__ACTIVITY__: Starting with the first line below, reproduce each line exactly until you have included the one bearing "left knee: (813, 2318)".

○ ○ ○

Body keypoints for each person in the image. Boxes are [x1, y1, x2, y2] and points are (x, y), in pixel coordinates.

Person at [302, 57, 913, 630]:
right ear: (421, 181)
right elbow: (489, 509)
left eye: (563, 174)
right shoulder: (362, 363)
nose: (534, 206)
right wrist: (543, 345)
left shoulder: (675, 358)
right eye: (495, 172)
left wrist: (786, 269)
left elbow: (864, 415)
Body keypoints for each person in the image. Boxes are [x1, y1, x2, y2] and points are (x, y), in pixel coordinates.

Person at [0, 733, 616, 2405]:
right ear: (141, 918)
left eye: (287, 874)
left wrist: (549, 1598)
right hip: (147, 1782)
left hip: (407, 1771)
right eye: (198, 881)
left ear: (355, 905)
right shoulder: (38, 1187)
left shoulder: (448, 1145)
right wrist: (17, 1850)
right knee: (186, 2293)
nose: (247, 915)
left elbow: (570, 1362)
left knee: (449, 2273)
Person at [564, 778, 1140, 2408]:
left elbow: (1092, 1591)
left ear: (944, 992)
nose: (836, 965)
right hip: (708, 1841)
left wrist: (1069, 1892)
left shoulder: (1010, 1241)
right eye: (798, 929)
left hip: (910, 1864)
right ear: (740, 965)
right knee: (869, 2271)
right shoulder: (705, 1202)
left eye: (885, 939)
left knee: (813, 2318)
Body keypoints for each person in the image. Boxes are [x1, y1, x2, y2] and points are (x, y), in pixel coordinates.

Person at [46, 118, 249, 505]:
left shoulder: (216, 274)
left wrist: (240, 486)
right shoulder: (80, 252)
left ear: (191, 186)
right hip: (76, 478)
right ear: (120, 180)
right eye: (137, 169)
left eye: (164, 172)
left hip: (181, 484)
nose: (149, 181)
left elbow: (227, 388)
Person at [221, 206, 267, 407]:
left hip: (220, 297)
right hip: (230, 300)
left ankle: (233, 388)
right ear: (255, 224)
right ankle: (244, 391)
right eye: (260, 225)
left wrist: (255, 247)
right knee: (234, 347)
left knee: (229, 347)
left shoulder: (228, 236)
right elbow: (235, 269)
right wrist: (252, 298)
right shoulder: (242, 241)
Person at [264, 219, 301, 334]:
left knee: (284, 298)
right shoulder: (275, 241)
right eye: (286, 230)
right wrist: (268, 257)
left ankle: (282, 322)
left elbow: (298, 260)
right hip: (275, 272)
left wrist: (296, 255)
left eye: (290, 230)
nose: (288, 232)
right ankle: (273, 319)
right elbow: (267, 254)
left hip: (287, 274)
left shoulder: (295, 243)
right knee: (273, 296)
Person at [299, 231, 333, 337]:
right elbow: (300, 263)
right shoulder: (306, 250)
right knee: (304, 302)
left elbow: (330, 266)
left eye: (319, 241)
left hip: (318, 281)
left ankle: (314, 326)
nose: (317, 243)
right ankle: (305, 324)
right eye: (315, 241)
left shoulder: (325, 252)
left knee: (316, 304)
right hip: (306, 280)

○ ○ ○

__TASK OUTPUT__:
Body keypoints for each person in the image. Boxes are [x1, y1, x2, y2] and points are (x, y), in pixel coordinates.

Person at [302, 57, 913, 630]:
right ear: (421, 181)
right elbow: (489, 509)
left eye: (563, 174)
right shoulder: (362, 363)
nose: (534, 206)
right wrist: (543, 345)
left shoulder: (675, 358)
right eye: (495, 172)
left wrist: (786, 269)
left elbow: (864, 415)
Body keypoints for each person in the image. Boxes are [x1, y1, x2, y2] and points are (x, y), in pixel coordinates.

Person at [0, 733, 616, 2405]:
right ear: (141, 918)
left eye: (287, 874)
left wrist: (549, 1598)
right hip: (147, 1782)
left hip: (407, 1771)
right eye: (198, 881)
left ear: (355, 905)
right shoulder: (38, 1187)
left shoulder: (448, 1145)
right wrist: (17, 1850)
right knee: (186, 2293)
nose: (247, 915)
left elbow: (570, 1362)
left knee: (449, 2273)
Person at [564, 778, 1140, 2408]:
left elbow: (1092, 1591)
left ear: (944, 992)
nose: (836, 965)
right hip: (708, 1841)
left wrist: (1069, 1892)
left shoulder: (1010, 1241)
right eye: (798, 929)
left hip: (910, 1864)
right ear: (740, 965)
right knee: (869, 2271)
right shoulder: (705, 1202)
left eye: (885, 939)
left knee: (813, 2318)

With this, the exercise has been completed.